A couple of weeks ago I’d been asked if I thought one of Sir Alan’s plays would fit on the stage in Vienna. Other designers have said the stage is too small as the said play requires quite a few doors, a balcony and a bathroom to be in view. If you know your Ayckbourn then you may be able to narrow the play down. A few more clues, a dominatrix, 2 wives and time travel.

I’m not alone in my opinion of Schoenberg!

I’ve seen the play at the SJT after I finished working there full time and it was in rehearsals for it’s London premiere when I was asked to go along to meet Alan in 1995, he was getting a bit twitchy about all the new staff coming to work at the new theatre. So I was aware of the basic story and how it had been staged in the round, today I took notes and got to know the play better, hearing the actresses I’d seen in Scarborough speaking the words in my head.


First thoughts, maybe it’ll fit. But I’ll need to get a scale rule out and look at their plans before I add my verdict to those given previously and I’m sure I know one of those designers, so I’m not holding my breath.

Our plan for today had been to head out along the new main line, hang a right at Smethwick Junction, up the three locks, then a left at Spon Lane followed by another left and up the six Oldbury Locks to find a mooring at Tat Bank so that we could go to the theatre this evening. But due to the Menace we caught the number 13 bus instead, which only took around half an hour and dropped us off at the end of Engine Street.

Titford Pump House during storm Dennis

At the far end a group of cars then a C&RT sign signalled that we were in the right place. Through the car park we then wondered where to go. A large door was open as the rain came at us sideways, but this was the C&RT services. We tried up some stairs, no joy there. Then a group of people came who looked like they knew where they were heading, the far end of the building, Titford Pump House.

Tonight we had come to see Alarum Theatre Company and their show Acts of Abandon. Alarum is made up of Kate Saffin a playwright, performer and amongst may other things a doyen of waterless toilets (composting toilets) and Heather Wastie, a poet, song writer and performer. Back in 2017 they toured their Idle Women show around the network with NB Tench recreating the journeys of the women who worked the boats did during WW2.

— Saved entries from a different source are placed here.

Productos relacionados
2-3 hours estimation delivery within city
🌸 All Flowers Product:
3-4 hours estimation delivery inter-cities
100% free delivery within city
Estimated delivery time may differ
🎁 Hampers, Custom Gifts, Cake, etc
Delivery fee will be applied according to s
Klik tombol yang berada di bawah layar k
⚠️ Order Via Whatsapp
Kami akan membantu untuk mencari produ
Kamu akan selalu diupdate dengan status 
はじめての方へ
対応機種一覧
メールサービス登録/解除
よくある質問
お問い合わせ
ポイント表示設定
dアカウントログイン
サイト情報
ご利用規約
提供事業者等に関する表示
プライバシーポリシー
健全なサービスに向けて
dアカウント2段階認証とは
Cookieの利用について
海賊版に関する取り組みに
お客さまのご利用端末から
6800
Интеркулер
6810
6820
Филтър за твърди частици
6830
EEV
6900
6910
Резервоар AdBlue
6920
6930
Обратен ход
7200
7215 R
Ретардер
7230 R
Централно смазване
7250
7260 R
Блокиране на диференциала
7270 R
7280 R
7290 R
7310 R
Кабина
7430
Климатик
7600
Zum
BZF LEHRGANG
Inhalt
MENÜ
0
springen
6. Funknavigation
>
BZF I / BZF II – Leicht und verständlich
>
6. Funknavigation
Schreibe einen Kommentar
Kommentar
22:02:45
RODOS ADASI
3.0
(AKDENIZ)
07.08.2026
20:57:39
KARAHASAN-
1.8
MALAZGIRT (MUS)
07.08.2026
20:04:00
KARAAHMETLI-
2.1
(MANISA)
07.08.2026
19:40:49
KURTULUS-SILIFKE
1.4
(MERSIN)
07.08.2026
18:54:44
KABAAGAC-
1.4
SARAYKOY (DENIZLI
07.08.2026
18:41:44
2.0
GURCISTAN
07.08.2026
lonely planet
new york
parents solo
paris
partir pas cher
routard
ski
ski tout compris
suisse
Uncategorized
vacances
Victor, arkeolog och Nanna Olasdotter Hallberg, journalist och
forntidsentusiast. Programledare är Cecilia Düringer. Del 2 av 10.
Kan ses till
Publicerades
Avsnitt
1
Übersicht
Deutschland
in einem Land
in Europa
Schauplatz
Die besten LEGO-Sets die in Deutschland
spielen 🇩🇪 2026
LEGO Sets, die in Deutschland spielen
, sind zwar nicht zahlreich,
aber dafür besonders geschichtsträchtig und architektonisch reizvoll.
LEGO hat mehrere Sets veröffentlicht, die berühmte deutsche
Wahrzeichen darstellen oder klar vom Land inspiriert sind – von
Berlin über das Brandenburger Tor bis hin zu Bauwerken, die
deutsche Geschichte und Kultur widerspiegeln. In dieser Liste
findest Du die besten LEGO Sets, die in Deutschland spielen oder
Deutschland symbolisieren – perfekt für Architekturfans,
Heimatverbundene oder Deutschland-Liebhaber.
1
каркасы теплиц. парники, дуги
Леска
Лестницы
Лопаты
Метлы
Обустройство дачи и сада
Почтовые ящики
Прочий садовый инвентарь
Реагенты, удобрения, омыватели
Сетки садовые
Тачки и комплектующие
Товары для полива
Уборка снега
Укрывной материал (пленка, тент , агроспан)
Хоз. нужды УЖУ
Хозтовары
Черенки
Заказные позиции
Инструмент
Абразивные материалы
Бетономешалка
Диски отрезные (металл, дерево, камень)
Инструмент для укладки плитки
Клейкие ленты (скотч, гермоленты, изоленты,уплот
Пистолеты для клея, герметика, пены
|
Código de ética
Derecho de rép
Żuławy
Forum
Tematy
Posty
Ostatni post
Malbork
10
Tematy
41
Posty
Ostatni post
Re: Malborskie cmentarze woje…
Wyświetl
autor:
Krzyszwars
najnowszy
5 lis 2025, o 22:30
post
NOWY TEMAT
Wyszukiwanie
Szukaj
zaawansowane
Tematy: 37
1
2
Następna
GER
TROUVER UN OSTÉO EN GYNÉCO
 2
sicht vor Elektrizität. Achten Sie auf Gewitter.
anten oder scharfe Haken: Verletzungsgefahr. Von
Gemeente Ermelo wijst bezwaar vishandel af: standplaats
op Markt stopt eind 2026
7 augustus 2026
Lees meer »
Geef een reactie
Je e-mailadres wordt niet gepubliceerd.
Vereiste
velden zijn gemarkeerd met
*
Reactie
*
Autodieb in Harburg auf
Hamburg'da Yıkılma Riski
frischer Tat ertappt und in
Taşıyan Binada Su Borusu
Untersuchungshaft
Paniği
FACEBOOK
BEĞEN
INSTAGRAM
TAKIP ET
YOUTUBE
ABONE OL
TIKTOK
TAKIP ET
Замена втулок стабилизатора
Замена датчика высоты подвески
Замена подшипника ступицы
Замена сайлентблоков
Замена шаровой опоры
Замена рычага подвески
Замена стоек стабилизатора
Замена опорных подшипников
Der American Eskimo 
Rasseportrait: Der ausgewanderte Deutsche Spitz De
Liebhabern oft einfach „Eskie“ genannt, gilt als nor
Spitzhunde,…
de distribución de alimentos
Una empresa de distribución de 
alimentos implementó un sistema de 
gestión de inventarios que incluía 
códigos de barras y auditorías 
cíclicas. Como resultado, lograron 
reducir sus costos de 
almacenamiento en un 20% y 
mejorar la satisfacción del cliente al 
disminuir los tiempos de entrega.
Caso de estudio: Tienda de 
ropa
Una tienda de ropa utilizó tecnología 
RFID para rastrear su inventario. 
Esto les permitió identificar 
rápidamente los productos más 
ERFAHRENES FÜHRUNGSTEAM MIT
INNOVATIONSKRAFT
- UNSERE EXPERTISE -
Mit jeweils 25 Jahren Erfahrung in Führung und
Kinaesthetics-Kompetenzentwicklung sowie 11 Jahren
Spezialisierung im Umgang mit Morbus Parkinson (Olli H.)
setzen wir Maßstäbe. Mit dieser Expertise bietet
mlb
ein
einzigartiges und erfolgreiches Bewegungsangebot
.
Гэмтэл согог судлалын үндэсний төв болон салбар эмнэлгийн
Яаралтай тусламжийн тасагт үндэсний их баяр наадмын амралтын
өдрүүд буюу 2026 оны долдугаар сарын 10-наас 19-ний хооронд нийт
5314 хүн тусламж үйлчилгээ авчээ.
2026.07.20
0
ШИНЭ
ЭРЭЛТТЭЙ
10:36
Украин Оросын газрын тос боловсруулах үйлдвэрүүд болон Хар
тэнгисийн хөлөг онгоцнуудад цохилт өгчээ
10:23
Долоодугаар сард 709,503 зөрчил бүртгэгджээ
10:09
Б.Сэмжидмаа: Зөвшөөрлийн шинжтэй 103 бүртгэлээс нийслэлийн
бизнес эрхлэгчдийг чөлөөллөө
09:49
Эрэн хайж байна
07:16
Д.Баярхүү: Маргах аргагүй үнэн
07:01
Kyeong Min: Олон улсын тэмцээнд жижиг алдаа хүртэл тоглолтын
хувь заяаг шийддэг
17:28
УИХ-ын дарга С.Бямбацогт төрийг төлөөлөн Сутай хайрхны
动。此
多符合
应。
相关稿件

Tonights show had limited numbers (about 50) so we’d had to reserve our place during the week, this was due to the size of the room inside the pump house. This is where the Birmingham Canal Navigation Society meets, it used to house an old beam engine but now an electric pump does the job of pumping water back up the flight. We hope to get here during daylight hours soon and when it isn’t blowing a hoolie to be able to look round properly.


‘The Muck and Shovel Brigade‘ is a mixture of poetry, song and the history of the Droitwich Canals. How an act of parliament closed the navigation and a team of volunteers dug the canal back into life again after it had been abandoned. A programme is essential so that you can join in with the songs.

After a glass of wine in the interval, Kate took to the stage to recount the tale of ‘The Mary Rose, a boat of ill-repute’. A one woman show she plays all the parts from the two ladies who move onto an old work boat in Wolvercote on the Oxford Canal to the local landowners, police and punters following WW2. No-one had got round to repealing an 18th Century law that allowed a brothel to be on a boat. Armed with her trusty tea chest and an armful of costumes Kate tells a lively tale.

Heather and Kate at the end of tonights show

A very fun evening in an historic setting during Storm Dennis. If you fancy seeing the show then head to Tipton Green Methodist Church Hall on the 25th February after you’ve had your pancakes. They will be touring the show more, but in small chunks.

If we’d have gone by boat we’d have stayed for a drink but with one bus back an hour we headed to the bus stop and waited in the rain. Back at Sheepcote Street Bridge the level looked like it had come up, but Tilly had been keeping an eye on everything and all was well on board.

0 locks, 1 spotted in the dark, 0 miles, 822.9, 46th play, 4 doors, 1 bathroom, 1 balcony, 3 times, 2 buses, 2 shows, 1 tea chest, 1 windlass, 1 squeeze box, 1 glass of wine, 50 including 2 dogs.